March 2021 – Drew University thrilled about 200 local middle school students with a virtual Model UN Conference.
The students, selected by the Northern N.J. Gifted and Talented Student Consortium, participated in the ninth annual conference, typically held on Drew’s campus, in a three-hour virtual event.
The conference opened with remarks from Jinee Lokaneeta, chair and professor of political science and international relations, Patrick McGuinn, professor of political science and education, and Carlos Yordán, associate professor of political science and international relations. The participants also watched a short video highlighting Drew’s political science and UN-based opportunities.
Using Zoom breakout rooms, students were then split into groups—four “assemblies,” each with three “committees.” Each group was led by a Drew student volunteer.
“The Model UN Conference is a great opportunity for the Drew student volunteers to gain leadership experience and get the chance to share the knowledge they’ve learned in classes, campus programs, and clubs,” said McGuinn, who coordinates the event.
“Many of the Drew volunteers participated in the Model UN as middle school or high school students themselves.”
Prior to the event, the middle schoolers studied an assigned country and topic.
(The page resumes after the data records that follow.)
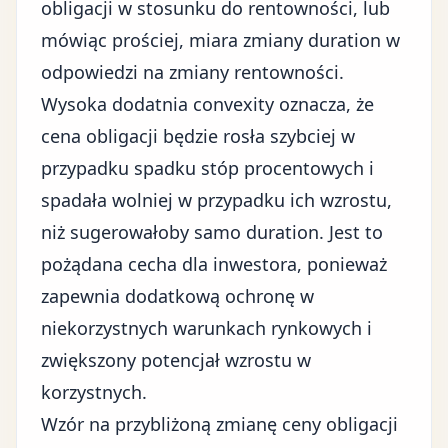
obligacji w stosunku do rentowności, lub
mówiąc prościej, miara zmiany duration w
odpowiedzi na zmiany rentowności.
Wysoka dodatnia convexity oznacza, że
cena obligacji będzie rosła szybciej w
przypadku spadku stóp procentowych i
spadała wolniej w przypadku ich wzrostu,
niż sugerowałoby samo duration. Jest to
pożądana cecha dla inwestora, ponieważ
zapewnia dodatkową ochronę w
niekorzystnych warunkach rynkowych i
zwiększony potencjał wzrostu w
korzystnych.
Wzór na przybliżoną zmianę ceny obligacji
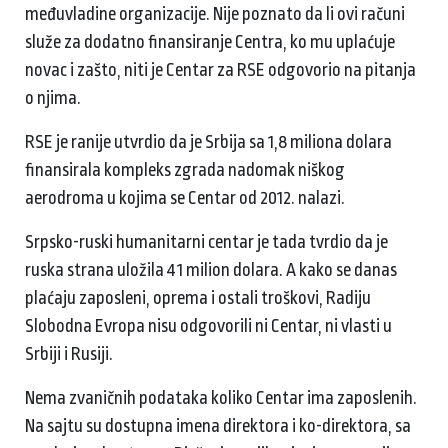
međuvladine organizacije. Nije poznato da li ovi računi
služe za dodatno finansiranje Centra, ko mu uplaćuje
novac i zašto, niti je Centar za RSE odgovorio na pitanja
o njima.
RSE je ranije utvrdio da je Srbija sa 1,8 miliona dolara
finansirala kompleks zgrada nadomak niškog
aerodroma u kojima se Centar od 2012. nalazi.
Srpsko-ruski humanitarni centar je tada tvrdio da je
ruska strana uložila 41 milion dolara. A kako se danas
plaćaju zaposleni, oprema i ostali troškovi, Radiju
Slobodna Evropa nisu odgovorili ni Centar, ni vlasti u
Srbiji i Rusiji.
Nema zvaničnih podataka koliko Centar ima zaposlenih.
Na sajtu su dostupna imena direktora i ko-direktora, sa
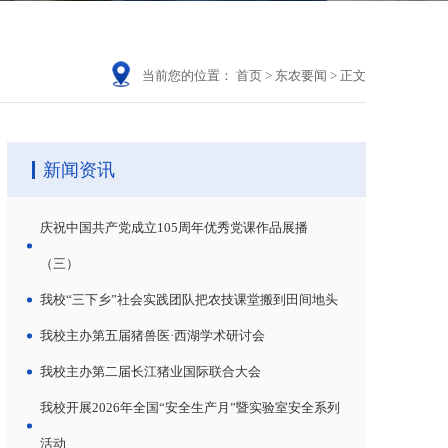
当前您的位置：
首页
>
东农要闻
>
正文
新闻资讯
庆祝中国共产党成立105周年优秀党课作品展播
（三）
我校“三下乡”社会实践团队把农技课堂搬到田间地头
我校主办第五届猪兽医·西湖学术研讨会
我校主办第二届长江猪业国际联合大会
我校开展2026年全国“安全生产月”暨实验室安全系列
活动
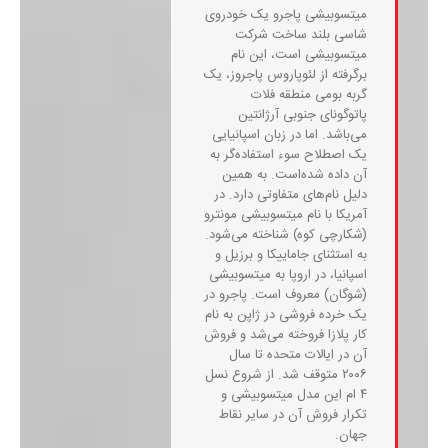
میتسوبیشی پاجرو یک خودروی
شاسی بلند ساخت شرکت
میتسوبیشی است، این نام
برگرفته از لئوپاروس پاجروز، یک
گربه بومی منطقه فلات
پاتوگونای جنوبی آرژانتین
می‌باشد. اما در زبان اسپانیایی
یک اصطلاح سوء استفاده‌گر به
آن داده شده‌است. به همین
دلیل نام‌های متفاوتی دارد. در
آمریکا با نام میتسوبیشی مونترو
(شکارچی کوه) شناخته می‌شود.
به استثنای جاماییکا و برزیل و
اسپانیا، در اروپا به میتسوبیشی
(شوگان) معروف است. پاجرو در
یک خرده فروشی در ژاپن به نام
کار پلازا فروخته می‌شد و فروش
آن در ایالات متحده تا سال
۲۰۰۶ متوقف شد. از شروع نسل
۴ ام این مدل میتسوبیشی و
تکرار فروش آن در سایر نقاط
جهان.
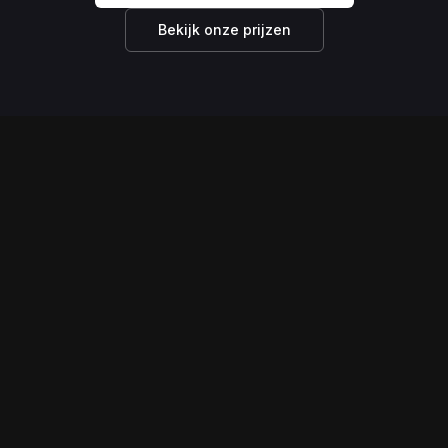
Bekijk onze prijzen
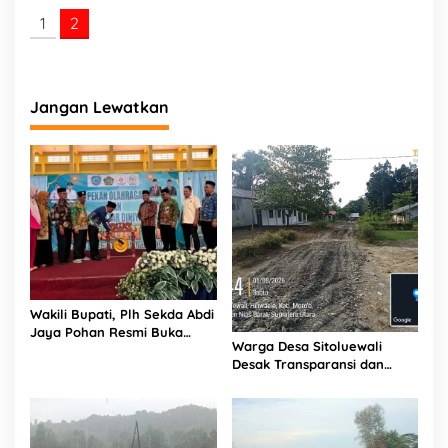
1
2
Jangan Lewatkan
Wakili Bupati, Plh Sekda Abdi
Jaya Pohan Resmi Buka
Warga Desa Sitoluewali
Porsadin VII Kabupaten
Desak Transparansi dan
Labuhanbatu
Evaluasi Kualitas Proyek
Jalan, Diduga Minim
Informasi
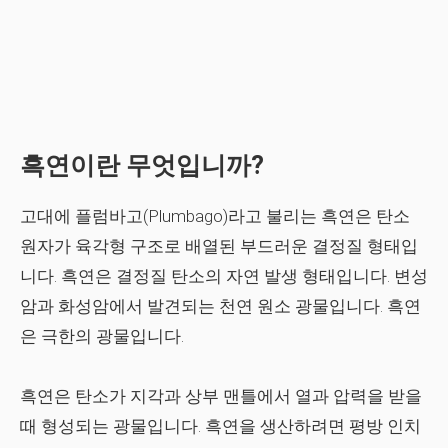
흑연이란 무엇입니까?
고대에 플럼바고(Plumbago)라고 불리는 흑연은 탄소
원자가 육각형 구조로 배열된 부드러운 결정질 형태입
니다. 흑연은 결정질 탄소의 자연 발생 형태입니다. 변성
암과 화성암에서 발견되는 천연 원소 광물입니다. 흑연
은 극한의 광물입니다.
흑연은 탄소가 지각과 상부 맨틀에서 열과 압력을 받을
때 형성되는 광물입니다. 흑연을 생산하려면 평방 인치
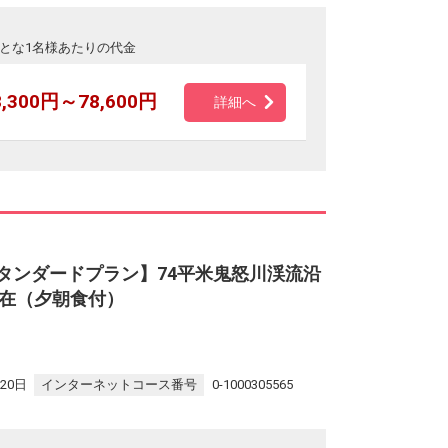
とな1名様あたりの代金
8,300円～78,600円
詳細へ
‐スタンダードプラン】74平米鬼怒川渓流沿
在（夕朝食付）
20日
インターネットコース番号
0-1000305565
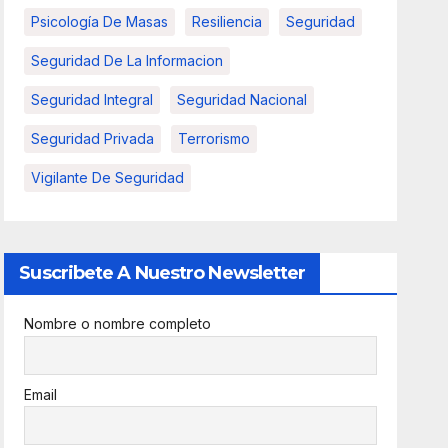
Psicología De Masas
Resiliencia
Seguridad
Seguridad De La Informacion
Seguridad Integral
Seguridad Nacional
Seguridad Privada
Terrorismo
Vigilante De Seguridad
Suscribete A Nuestro Newsletter
Nombre o nombre completo
Email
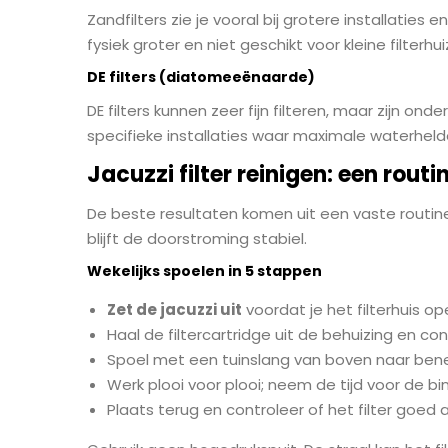
Zandfilters zie je vooral bij grotere installati
fysiek groter en niet geschikt voor kleine filterhui
DE filters (diatomeeënaarde)
DE filters kunnen zeer fijn filteren, maar zijn o
specifieke installaties waar maximale waterhelderh
Jacuzzi filter reinigen: een routi
De beste resultaten komen uit een vaste routine:
blijft de doorstroming stabiel.
Wekelijks spoelen in 5 stappen
Zet de jacuzzi uit
voordat je het filterhuis op
Haal de filtercartridge uit de behuizing en c
Spoel met een tuinslang van boven naar bene
Werk plooi voor plooi; neem de tijd voor de bi
Plaats terug en controleer of het filter goed 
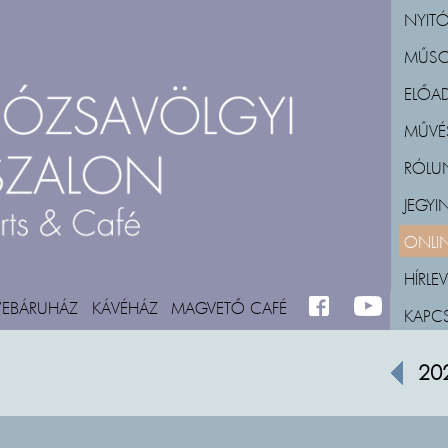
NYITÓ
MŰS
ELŐA
MŰVÉ
RÓLU
JEGY
ONLIN
HÍRLEV
WEBÁRUHÁZ
KÁVÉHÁZ
MAGVETŐ CAFÉ
FACEBOOK
M_YOUTUBE
KAPC
20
This year, the topics were three of the UN’s Sustainable Development Goals (SDG): good health and wellbeing; clean water and sanitation; and reduced inequalities.
Students prepared position papers on their country’s perspectives on the given topic and how they felt the UN should respond.
“My favorite part of today’s activity was discussing and negotiating with the other countries,” said Katherine Williams, an 8th grader who represented Poland. “I really appreciate this opportunity!”
"I got to expand my researching, debating, and speaking skills all in this one event."
“I adored obtaining more information pertaining to the precise terminology that must be utilized,” said Sarah Carroll, who represented Afghanistan.
“My favorite part about Model UN was debating possible solutions to [the reduced inequalities topic],” added 8th-grade student Sean Curnow, representing Cuba. “I got to expand my researching, debating, and speaking skills all in this one event. It takes a lot of work to get information on one UN SDG for one country, let along 17 SDGs for 193 countries!”
In all, the event was an immersive experience for Drew students and an engaging learning opportunity for some of New Jersey’s finest young scholars, who came away with an impressive view of Drew.
“I have been pondering a career in … international affairs/politics,” said Carroll, also an 8th grader. “It was a pleasure to acquaint myself with the opportunities Drew could [provide], especially while remaining close to home!”